第四十五話「譲渡」
「どうです? ぜひ貰ってくださいよ」
「断る。第一その神器の所有権をどうやって渡すんだよ。所有権がなきゃ普通の武器としてしか使えないんだろ?」
「それは簡単ですよ。私の手に触れてみてください」
プラートの指示に従い縛られている手に触れる。特に何も起こらない。
「じゃあ行きますよ…………はい、出来ました。試しに使ってみてくださいな」
何か変化があったようには感じないが、物は試しだ。やってみる事にしよう。
落ちているハンマーを拾い上げ、ボールのような球体になるよう念じる。するとみるみるうちに神器はハンマーの形を崩し、色のない球体になった。
「おわ、マジで出来ちまった。どうやったんだ?」
「今はまだ教えられません。教えたら私に所有権を返すつもりでしょう?」
いちいち先を読みやがって……なんてイヤな野郎だ。
「そこまで分かってんならお前に返させてくれよ。これは俺が持っても正しく使えないと思うぞ」
「いえいえそんな事はないと思いますよ。根拠はありませんがなんとなくそう感じるんです」
「褒めてくれるのはありがたいが、これは元々お前の物だろ。だったらお前が持つべきだ」
「だから私は牢獄暮らしになってしまうので、宝の持ち腐れになるくらいならあなたに渡した方が良いんです」
互いの意見が真正面からぶつかりあって全く合わない。どうすりゃいいんだ。
その後も平行線の会議を続けていたが結局解決はしなかった。その時盗み聞きしていたらしいティルシアが一つの折衷案を出してきた。

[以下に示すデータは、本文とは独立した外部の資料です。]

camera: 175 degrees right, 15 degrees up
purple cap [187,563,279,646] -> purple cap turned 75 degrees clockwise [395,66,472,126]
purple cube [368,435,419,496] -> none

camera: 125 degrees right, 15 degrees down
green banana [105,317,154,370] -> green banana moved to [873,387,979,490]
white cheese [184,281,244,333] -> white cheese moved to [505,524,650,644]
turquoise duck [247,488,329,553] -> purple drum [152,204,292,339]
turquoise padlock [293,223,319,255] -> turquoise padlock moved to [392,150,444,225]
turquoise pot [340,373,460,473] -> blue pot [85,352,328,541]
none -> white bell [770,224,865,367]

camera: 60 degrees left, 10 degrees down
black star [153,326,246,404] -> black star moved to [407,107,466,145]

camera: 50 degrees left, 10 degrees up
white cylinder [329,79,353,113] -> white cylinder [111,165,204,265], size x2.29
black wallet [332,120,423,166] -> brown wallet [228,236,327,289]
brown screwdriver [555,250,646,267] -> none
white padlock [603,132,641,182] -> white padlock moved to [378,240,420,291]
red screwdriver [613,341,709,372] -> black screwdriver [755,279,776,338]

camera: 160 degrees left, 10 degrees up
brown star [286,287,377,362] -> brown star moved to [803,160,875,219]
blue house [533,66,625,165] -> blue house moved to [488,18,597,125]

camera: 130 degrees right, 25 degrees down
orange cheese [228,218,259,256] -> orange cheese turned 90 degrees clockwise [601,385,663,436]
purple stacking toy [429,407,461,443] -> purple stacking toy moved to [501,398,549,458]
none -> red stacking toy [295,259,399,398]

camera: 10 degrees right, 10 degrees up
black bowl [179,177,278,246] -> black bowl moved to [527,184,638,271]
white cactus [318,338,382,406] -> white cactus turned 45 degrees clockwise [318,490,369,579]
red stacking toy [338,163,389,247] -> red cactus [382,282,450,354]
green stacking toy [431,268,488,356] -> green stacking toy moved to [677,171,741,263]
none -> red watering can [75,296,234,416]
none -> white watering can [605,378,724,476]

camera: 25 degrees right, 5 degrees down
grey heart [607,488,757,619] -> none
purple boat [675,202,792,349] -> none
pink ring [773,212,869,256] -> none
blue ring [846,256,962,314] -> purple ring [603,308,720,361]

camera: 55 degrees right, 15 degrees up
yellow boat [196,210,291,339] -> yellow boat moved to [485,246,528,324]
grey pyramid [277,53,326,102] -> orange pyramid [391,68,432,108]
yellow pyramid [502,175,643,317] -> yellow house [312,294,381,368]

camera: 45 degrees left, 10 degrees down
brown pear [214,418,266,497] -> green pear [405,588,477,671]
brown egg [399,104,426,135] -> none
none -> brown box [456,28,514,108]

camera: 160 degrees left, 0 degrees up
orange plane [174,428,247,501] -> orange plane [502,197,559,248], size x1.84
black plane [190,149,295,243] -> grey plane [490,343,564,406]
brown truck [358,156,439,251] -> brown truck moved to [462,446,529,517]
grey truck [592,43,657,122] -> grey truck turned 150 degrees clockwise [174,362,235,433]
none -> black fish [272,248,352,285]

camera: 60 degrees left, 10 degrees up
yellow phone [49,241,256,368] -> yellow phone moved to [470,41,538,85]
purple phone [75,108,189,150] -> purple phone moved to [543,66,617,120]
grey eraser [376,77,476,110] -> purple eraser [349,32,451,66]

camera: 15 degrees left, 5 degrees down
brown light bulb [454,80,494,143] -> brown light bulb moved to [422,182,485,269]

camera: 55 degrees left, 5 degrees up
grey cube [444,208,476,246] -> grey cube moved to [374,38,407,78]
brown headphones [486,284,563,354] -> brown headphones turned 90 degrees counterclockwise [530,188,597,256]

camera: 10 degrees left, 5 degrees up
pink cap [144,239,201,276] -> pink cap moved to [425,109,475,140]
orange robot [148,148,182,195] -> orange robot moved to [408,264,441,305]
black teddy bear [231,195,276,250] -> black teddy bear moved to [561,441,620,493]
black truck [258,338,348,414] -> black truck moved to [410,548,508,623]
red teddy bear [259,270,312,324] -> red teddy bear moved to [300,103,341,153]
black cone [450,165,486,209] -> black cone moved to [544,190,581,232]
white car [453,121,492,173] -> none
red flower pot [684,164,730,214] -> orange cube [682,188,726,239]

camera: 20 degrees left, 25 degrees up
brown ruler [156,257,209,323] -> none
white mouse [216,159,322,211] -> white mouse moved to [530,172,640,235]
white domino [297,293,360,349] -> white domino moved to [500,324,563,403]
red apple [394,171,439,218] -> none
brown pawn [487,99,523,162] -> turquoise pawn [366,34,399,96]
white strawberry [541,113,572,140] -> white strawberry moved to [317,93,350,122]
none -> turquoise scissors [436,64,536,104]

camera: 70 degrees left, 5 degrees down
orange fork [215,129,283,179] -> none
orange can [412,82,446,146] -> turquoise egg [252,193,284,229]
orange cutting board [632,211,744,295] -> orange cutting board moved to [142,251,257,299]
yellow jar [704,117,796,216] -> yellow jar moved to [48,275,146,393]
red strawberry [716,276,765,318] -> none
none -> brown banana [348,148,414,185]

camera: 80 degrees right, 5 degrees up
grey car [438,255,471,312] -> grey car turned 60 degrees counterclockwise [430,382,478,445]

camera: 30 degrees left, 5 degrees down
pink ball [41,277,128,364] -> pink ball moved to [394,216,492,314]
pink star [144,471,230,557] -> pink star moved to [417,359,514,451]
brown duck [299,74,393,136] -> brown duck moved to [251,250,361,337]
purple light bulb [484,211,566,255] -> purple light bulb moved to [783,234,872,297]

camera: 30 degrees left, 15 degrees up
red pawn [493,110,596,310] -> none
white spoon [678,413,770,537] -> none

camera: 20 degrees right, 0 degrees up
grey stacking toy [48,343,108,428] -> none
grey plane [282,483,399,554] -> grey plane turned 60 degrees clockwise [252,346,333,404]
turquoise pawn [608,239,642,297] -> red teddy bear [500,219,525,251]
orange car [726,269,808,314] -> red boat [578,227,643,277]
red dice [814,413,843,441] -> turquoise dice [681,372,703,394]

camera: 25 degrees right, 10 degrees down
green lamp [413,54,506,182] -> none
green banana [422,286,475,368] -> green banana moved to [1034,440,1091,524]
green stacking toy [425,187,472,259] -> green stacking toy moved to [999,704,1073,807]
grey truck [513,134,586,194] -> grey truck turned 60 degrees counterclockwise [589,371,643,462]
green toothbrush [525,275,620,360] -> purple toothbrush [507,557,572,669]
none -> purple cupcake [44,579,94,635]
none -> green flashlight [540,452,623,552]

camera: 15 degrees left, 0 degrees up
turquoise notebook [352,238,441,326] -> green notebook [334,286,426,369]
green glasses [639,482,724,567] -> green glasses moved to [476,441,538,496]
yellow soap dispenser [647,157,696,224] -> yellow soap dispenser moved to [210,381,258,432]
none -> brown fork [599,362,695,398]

「プラートさんが捕まっている間はラックさんが預かるという形で貰って、出てきたら返せば良いんじゃないですか?」
「なるほど、良い案ですね。私は賛成しますがラックさんはどうです?」
「ティルシアにしては良いのを出してくるじゃねえか。俺も賛成だ」
返す時に所有権の渡し方を教えてもらえば良いだけだし、特に問題はないだろう。
「ただしあくまでも預かってるだけだからな。ちゃんと取りに来いよ」
「ええ、もちろんです。ですがもし忘れてしまっていたらどうしましょう」
「その時はその時だ。さて二つ目の質問だが……なんで戦った時に殺さなかったんだ?」
神器の力があるなら殺すくらい簡単な事のはずなのに、わざわざ殺さなかった。その理由を知りたい。
「そうですね……特に考えてた訳ではないんですが敢えて言うならゲームだったからですかね」
「ゲームだったから、か。お前らしいな」
そう話していると遠くから重装備に身を包んだ大軍が歩いてくるのが見えた。あれはギルドの奴らだな。
「おや、お迎えが来てしまったようですね。それではラックさんさようならです。偶には差し入れにでも来てくださいね」
「気が向いたらな」
大軍は縛られているプラートを更に自家製の魔法縄で縛り上げ、本部へと連れて行った。きっと数日中には処分が下るだろう。